Author(s): Michele Tufano, Fabio Palomba, Gabriele Bavota, Massimiliano Di Penta, Rocco Oliveto, Andrea De Lucia, Denys Poshyvanyk
Venue: Automated Software Engineering (ASE)
Date: 06 October 2016

Type of Experiement: Case Study
Class/Experience Level: Graduate Student
Participant Selection: Invited from Apache and Eclipse ecosystems
Data Collection Method: Survey


A study of 19 developers were given a survey which tried to pinpoint if developers were aware of test smells, identify test smells, determine the severity of the test smell, if the test smell would be fixed, and determine if a test smell was an indicator of a code smell in the production code that is being tested.

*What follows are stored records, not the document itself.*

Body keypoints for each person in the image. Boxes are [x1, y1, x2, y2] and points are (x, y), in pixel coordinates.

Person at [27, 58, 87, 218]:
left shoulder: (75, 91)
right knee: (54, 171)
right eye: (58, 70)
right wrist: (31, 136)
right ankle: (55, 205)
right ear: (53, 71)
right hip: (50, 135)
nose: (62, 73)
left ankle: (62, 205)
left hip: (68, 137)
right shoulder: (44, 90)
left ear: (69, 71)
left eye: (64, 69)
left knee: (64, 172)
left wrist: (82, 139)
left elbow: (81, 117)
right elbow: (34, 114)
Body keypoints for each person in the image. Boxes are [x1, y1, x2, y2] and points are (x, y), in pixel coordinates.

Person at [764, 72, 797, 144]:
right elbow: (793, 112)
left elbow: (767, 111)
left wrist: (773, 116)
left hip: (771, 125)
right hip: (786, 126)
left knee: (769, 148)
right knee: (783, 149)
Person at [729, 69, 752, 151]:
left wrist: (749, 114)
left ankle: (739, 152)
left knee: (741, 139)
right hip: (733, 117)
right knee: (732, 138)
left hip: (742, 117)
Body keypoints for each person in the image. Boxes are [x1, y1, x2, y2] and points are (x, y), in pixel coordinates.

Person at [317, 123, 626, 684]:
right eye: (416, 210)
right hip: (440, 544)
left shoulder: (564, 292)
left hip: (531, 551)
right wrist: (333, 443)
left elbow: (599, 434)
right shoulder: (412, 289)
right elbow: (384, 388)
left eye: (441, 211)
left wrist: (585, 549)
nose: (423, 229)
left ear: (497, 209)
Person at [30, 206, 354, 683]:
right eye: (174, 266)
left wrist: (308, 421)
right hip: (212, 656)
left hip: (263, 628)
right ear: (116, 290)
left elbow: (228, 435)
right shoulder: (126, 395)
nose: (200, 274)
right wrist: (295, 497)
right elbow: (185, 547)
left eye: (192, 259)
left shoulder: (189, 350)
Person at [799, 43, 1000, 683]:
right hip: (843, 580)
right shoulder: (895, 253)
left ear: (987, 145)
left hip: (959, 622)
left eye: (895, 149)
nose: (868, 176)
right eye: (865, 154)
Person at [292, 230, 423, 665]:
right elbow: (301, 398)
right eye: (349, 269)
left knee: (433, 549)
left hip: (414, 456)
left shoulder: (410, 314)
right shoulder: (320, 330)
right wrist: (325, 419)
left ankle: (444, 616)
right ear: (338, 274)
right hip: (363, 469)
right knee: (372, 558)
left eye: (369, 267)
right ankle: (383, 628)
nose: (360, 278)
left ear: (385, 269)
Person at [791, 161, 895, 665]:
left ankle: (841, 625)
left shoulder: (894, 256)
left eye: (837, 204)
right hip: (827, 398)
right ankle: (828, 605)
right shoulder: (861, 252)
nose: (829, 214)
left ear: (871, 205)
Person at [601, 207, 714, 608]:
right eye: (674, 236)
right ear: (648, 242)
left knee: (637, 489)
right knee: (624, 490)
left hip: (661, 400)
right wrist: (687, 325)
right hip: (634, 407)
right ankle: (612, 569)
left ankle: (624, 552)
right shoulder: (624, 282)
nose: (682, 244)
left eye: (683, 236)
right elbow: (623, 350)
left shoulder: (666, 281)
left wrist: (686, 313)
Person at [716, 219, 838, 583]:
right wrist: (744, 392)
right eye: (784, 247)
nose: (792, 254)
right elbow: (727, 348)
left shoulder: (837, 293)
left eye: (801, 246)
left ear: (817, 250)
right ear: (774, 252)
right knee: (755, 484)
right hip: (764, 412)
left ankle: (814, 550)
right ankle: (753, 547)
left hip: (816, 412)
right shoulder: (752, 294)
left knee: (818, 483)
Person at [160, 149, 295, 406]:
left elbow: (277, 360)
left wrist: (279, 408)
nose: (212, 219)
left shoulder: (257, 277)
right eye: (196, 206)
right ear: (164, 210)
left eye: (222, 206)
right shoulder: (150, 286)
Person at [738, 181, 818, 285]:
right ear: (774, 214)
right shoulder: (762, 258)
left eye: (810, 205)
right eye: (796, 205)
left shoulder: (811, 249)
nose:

The study was conducted with only 5 different test smells: having assertions with no failure explanation, if the test tests more than one method, if the test's setUp method is too generic for the test case, if the test has a mystery file as a external resource and not self contained, and if the test uses the toString method to test for equality. The survey was given out to 298 developers in which only 19 developers responded. The survey was designed to be completed under 30 minutes. The survey was structured as so: the developer would first be given a test file and was asked if they could see any problems with the code. If they answered yes, they would be asked what they were, then explain why the problem was introduced. They they would be asked if they believe the test should be refactored and if they answered "yes", they would be asked if they would do it themselves.

The results were so, developers were not very good at identifying test smells, only 17 of the 95 test smells were identified by the developers. Only 5 of the 19 participants were able to identify test smells. From those answers that correctly identified a test smells, 91% of the developers believed that the test smell was not really a big issue and did not need refactoring as it would not be beneficial. Because of this, developers also believed that they could not refactor the test themselves as they did not have a solution to the problem. The most important result of the study was that developers had a hard time answering the question: "how was this code smell introduced?". Overall the results of this study indicated that developers are not able to correctly identify what a test smell is and if they can, they can not identify how a test smell is introduced. Developers are unable to identify the root cause of the test smell thus they are unable to fix the issue.